Aya harbiden gidildi mi?
Amerika son yıllarda bunu sık sık iddia ediyor ve ‘gelin tartışalım’ çağrılarımızı bile cevaplamıyor. Bana göre bu durum son derece yanlıştır ve kimse inanmasın. Çünkü neden olduğunu kanıtladığım şunlar. 1: Fotoğraflarda Amerikan bayrağının gölgesi aya düşüyor. Ama oysa ki ayda yerçekimi yoktur. 2: Bilimsel hesaplara göre aya gitmeye imkân ve mantık bulunamaz. Sitemde her şeyi detaylarıyla da anlattım. Meraklı olan gider ve okur.
DNA
Nükleer genlerimiz… Genleri, bize ana-baba-veya amca-halamızdan geçen küçük kod yazılımları olarak varsayabiliriz. Bunlar insanın genç mi, yaşlı mı veya zenci mi, Türk mü olacağını benimseyen hücrelerdir. Ben kendi kolumdan akıttığım DNA’mı büyüteçte incelediğim zaman yakışıklı ama herkese de saygılı, atletik olduğumu şap diye gördüm. Darısı buna milyon dolarlar harcayan ‘bilim’(!!!!!) adamlarının başına.
Küresel ısınma
Elma, top, balon gibisine yuvarlak cisimlere ‘Küresel’ denir. Böyle dünya gibi kürelere belli bir noktadan ısı tutarsak, yüzeye değen yeri yanar, kararır. Ve içine girer. Ve bütün fazla ısı çevreye yayılarak önüne geleni tutuşturur ve kavurur. Barajlar boşalır. Dünya üzerindeki egzoz gazları da yanınca hesaplarıma göre bin-dört bin yıl arasında koca gezegenimiz roket gibi patlayacaktır.
Işınlanma
Filmlerde ve kitaplarda okuduğumuz ışınlanma, bir insan ya da maddenin moleküllerini çözerek başka bir aracın içinde tekrardan birleştirmesidir.

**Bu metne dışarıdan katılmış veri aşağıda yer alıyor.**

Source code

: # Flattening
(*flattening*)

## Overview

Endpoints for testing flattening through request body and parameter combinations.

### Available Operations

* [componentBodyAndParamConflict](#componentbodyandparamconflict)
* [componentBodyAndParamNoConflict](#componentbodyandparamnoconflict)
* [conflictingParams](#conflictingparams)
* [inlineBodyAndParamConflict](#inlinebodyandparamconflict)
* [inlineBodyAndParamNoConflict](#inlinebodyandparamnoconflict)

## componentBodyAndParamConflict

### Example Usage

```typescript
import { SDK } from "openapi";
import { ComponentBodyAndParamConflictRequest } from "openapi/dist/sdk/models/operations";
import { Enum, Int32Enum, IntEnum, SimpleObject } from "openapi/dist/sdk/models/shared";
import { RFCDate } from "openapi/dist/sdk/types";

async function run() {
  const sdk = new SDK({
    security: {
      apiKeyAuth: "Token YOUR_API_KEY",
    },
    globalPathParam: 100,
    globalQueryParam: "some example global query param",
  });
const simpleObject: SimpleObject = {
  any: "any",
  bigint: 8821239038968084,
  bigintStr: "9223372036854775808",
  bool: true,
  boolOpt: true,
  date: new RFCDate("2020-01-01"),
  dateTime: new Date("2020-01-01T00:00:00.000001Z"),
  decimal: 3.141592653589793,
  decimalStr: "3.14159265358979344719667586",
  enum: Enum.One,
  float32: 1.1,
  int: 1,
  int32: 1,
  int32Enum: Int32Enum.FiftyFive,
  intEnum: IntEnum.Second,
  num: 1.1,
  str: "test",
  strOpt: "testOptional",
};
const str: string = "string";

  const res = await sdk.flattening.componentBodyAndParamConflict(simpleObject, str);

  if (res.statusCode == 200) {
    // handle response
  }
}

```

Bunun hâlâ daha olamamasının nedeni de çok güçlü, mesela 10 bin voltluk bir ışık kaynağı lazımdır. Bu bulunamadığı için kimse ışınlanamaz. Ama bakın ben ışınlama yerine buharlama yapabiliyorum. İnsanın hücrelerini yeterince buharlaştırır ve uzaktaki bir ketılın içinden sağ salim çıkartabilirsiniz. Ben bunu arkadaşım Berk’e yaptım. Yemin ederim ki yaptım. Bize gelen gözüyle görebilir.
Jinekoloji
Deprem bilimi de denebilir. Yeryüzü kabuğundaki taşların birbirine sürtünmesi ve çıkan sallantının her şeyi sallamasına deprem dendiğini biliyoruz herhalde ki. Modern bilim depremi önceden bilemese de bir kaba su koymak ve köpek havlaması yüzyıllardır kullanılmaktadır. Ama köpeği su dolu kaba koyarak depremi bilmek benim bulduğum bir şekildir. İsteyene ispatlamaya da sonuna kadar razıyım.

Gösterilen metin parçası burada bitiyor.